## WHAT TO PRODUCE
Exactly as written, copy the lines that run from the start of the data below to the line containing "left elbow: (1735, 958)", both ends included.

Top of DATASET

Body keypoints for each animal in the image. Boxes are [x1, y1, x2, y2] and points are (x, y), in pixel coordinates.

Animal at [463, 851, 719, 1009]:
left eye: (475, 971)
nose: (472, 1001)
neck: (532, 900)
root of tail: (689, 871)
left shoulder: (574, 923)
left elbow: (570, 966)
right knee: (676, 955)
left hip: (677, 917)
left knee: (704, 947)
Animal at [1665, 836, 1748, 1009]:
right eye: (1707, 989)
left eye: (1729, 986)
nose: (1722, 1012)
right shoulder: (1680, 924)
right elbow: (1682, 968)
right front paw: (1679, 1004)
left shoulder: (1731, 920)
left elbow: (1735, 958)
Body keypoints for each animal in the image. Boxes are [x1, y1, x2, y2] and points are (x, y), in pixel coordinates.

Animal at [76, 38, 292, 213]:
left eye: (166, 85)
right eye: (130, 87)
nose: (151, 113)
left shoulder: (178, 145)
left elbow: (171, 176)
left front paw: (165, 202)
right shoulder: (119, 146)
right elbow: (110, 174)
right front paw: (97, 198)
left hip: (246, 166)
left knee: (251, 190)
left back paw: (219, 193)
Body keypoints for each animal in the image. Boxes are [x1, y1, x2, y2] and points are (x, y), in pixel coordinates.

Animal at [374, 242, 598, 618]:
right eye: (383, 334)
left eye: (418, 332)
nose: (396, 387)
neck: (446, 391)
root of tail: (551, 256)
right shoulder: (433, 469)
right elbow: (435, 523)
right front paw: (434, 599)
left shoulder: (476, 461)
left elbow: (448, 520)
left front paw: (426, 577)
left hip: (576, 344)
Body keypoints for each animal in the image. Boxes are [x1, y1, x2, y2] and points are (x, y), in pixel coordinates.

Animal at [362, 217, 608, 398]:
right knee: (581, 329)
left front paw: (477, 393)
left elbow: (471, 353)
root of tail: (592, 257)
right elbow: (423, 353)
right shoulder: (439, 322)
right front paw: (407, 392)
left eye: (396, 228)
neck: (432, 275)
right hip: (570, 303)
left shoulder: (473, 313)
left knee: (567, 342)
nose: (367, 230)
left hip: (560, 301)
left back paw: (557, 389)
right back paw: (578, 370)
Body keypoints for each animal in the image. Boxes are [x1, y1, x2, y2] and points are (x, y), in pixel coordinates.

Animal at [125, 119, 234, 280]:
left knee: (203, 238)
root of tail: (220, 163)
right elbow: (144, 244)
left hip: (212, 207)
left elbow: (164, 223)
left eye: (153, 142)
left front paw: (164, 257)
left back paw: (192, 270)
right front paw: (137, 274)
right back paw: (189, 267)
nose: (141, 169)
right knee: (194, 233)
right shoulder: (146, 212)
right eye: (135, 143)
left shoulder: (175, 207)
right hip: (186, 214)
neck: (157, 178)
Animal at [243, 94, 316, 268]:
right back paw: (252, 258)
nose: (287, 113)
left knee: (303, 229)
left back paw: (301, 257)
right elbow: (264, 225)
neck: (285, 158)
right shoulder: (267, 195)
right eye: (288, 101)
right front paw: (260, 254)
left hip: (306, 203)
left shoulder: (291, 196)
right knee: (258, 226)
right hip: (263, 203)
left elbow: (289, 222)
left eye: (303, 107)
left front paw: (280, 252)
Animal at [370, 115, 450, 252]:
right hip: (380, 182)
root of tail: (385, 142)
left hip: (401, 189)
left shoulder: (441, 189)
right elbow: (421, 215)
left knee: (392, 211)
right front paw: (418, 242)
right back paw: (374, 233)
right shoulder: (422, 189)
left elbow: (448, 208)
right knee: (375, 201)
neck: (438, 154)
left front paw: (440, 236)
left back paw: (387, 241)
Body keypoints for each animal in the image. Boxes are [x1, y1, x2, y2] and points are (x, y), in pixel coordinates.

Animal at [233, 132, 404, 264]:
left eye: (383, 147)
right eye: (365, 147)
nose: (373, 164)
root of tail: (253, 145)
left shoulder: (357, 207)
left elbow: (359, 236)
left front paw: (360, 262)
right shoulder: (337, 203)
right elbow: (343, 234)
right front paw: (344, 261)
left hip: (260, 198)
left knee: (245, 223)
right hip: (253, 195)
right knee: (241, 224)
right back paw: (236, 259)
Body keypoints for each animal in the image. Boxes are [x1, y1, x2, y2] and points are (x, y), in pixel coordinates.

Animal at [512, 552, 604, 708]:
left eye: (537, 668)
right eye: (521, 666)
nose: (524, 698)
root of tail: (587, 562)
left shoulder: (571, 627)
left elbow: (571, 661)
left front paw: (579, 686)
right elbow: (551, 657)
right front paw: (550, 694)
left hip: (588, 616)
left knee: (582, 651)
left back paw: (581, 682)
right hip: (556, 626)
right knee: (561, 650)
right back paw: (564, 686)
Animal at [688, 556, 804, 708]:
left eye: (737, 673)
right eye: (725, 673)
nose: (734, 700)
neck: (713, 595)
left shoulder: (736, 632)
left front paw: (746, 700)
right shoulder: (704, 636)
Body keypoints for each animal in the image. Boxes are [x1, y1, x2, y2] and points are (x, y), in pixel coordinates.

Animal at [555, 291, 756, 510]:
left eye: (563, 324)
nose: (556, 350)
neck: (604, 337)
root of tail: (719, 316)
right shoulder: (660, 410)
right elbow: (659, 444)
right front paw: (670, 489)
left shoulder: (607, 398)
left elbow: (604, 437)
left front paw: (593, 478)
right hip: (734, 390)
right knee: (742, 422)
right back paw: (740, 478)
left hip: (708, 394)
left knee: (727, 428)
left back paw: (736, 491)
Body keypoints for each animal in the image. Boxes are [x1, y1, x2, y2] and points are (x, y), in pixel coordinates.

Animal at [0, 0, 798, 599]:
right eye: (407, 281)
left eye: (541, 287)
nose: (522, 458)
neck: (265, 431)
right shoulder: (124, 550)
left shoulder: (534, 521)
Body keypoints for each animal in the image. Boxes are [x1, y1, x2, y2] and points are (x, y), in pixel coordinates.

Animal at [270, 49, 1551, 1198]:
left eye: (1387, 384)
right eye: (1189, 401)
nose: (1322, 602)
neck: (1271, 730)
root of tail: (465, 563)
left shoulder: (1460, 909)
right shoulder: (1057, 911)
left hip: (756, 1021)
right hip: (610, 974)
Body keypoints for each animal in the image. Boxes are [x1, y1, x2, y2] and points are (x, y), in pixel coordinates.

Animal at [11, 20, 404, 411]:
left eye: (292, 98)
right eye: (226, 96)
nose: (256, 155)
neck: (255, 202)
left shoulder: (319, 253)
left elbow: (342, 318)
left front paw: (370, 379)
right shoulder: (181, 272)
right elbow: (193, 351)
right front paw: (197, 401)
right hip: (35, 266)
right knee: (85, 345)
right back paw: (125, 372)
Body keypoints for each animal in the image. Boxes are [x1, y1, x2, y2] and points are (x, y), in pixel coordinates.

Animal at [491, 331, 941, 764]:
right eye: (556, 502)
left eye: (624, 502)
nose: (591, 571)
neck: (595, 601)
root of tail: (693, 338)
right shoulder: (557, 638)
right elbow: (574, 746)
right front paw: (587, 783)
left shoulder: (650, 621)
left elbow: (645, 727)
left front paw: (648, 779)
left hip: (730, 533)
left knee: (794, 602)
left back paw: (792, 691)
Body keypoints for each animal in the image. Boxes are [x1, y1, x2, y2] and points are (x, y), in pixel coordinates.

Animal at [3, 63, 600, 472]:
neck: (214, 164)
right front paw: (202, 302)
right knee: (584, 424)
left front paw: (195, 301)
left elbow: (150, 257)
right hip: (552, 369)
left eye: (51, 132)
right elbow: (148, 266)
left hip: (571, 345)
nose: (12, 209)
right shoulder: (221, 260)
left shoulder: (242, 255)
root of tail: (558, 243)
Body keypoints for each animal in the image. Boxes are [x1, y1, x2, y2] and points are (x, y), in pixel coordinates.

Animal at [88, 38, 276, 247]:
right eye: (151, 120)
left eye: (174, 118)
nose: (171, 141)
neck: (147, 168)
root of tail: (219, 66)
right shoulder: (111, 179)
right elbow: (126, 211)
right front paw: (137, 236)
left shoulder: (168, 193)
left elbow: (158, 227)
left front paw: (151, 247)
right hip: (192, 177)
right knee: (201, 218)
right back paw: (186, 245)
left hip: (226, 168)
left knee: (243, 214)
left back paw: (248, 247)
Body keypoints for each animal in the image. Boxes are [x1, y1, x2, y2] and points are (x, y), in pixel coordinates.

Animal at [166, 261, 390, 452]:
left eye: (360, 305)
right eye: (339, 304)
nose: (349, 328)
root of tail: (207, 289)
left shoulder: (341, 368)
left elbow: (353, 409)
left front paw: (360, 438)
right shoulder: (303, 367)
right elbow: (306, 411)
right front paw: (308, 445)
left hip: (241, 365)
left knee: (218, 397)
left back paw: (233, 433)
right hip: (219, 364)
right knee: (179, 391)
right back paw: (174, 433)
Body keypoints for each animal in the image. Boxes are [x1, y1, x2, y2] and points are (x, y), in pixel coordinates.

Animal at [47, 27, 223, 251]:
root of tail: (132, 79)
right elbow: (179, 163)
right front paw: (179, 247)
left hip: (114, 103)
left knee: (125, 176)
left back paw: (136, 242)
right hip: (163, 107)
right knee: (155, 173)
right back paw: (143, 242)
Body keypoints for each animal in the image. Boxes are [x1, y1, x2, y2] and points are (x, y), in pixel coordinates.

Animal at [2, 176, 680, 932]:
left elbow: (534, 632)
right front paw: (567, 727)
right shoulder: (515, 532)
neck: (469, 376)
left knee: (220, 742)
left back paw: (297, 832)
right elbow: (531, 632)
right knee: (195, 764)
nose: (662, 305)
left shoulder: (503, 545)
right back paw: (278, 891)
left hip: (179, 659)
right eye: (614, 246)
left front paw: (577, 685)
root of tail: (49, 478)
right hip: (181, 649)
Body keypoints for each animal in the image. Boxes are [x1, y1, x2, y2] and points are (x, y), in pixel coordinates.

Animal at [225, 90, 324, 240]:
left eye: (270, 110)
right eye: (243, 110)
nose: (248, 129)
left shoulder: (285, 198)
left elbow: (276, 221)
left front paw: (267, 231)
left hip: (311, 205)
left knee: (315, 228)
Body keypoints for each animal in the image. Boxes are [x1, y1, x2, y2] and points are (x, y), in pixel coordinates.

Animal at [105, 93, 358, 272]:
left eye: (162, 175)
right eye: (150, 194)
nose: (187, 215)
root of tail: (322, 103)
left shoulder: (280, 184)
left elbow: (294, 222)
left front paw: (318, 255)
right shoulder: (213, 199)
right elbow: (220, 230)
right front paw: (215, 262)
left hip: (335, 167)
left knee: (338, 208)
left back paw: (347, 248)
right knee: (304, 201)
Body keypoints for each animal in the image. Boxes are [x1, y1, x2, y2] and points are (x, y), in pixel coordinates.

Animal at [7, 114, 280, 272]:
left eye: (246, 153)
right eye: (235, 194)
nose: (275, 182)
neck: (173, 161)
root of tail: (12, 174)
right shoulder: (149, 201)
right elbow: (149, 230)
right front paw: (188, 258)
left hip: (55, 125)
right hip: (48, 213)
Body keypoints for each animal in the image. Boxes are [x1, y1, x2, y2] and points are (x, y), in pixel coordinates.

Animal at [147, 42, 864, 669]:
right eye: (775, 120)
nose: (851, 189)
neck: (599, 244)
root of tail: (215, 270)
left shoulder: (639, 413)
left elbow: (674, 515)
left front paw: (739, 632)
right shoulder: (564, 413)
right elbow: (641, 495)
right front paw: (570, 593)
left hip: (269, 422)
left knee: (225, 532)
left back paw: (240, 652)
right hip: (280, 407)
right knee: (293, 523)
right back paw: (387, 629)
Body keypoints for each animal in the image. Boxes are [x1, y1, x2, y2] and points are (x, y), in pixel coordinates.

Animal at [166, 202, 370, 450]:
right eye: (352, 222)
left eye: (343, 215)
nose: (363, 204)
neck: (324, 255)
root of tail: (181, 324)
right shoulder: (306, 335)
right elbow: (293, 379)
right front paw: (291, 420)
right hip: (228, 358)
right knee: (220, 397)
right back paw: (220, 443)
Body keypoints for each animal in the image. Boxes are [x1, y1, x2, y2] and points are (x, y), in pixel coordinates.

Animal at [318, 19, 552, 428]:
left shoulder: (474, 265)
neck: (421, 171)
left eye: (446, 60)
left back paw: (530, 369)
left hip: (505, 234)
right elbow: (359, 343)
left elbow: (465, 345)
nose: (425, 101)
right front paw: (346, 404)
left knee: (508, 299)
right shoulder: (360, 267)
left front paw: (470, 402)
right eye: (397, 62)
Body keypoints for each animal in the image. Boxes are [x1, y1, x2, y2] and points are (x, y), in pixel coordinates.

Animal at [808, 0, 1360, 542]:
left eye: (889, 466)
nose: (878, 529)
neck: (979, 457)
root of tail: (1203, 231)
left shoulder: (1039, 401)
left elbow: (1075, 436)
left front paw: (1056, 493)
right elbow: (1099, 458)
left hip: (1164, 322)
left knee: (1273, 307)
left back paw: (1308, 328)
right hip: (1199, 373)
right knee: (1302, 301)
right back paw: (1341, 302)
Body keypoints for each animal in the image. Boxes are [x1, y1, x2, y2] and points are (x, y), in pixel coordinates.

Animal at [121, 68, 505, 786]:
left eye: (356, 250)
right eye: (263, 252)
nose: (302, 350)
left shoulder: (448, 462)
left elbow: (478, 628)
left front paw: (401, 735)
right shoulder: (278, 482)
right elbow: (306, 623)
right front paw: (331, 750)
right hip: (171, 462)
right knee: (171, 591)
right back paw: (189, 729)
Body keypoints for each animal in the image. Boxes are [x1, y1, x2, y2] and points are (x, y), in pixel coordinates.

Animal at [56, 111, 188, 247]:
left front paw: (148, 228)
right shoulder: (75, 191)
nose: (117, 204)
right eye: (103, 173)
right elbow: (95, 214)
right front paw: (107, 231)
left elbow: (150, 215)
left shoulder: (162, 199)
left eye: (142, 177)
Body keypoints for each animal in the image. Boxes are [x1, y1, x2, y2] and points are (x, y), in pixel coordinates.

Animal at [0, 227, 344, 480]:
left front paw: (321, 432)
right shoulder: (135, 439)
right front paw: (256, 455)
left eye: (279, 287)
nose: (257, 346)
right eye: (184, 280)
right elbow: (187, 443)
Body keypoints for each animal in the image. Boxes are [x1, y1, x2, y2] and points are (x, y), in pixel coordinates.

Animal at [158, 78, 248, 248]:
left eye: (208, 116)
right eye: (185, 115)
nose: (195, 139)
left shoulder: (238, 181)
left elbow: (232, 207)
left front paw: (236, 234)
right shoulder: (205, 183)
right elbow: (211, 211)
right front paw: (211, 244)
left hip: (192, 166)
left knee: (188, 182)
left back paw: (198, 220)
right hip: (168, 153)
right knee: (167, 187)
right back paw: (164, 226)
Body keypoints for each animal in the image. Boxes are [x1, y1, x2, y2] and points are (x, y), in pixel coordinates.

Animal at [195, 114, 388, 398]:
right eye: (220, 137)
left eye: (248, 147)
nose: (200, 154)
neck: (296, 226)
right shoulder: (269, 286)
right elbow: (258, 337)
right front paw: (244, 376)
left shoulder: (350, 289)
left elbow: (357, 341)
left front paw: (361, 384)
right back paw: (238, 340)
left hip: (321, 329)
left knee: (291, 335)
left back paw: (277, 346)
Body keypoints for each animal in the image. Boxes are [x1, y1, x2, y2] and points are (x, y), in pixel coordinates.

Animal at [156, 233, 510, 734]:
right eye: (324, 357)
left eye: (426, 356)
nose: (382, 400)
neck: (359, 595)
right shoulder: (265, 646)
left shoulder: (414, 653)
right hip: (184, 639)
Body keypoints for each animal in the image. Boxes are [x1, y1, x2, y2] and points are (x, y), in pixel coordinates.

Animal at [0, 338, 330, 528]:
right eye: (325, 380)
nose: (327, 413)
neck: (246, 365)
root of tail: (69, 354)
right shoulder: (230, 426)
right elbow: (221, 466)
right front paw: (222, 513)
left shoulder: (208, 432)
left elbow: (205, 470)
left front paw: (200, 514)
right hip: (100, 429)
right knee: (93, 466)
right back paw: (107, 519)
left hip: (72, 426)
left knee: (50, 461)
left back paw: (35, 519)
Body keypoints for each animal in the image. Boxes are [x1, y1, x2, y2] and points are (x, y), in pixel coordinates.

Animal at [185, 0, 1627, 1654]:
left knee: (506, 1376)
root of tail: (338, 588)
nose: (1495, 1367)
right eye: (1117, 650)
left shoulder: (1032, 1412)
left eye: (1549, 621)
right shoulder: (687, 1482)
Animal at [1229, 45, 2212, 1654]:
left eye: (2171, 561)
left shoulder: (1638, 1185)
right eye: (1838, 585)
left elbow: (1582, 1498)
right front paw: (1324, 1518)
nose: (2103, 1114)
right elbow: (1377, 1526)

Bottom of DATASET

## RESPONSE AREA
Body keypoints for each animal in the image. Boxes are [x1, y1, x2, y2] and points are (x, y), in pixel coordinates.

Animal at [463, 851, 719, 1009]:
left eye: (475, 971)
nose: (472, 1001)
neck: (532, 900)
root of tail: (689, 871)
left shoulder: (574, 923)
left elbow: (570, 966)
right knee: (676, 955)
left hip: (677, 917)
left knee: (704, 947)
Animal at [1665, 836, 1748, 1009]:
right eye: (1707, 989)
left eye: (1729, 986)
nose: (1722, 1012)
right shoulder: (1680, 924)
right elbow: (1682, 968)
right front paw: (1679, 1004)
left shoulder: (1731, 920)
left elbow: (1735, 958)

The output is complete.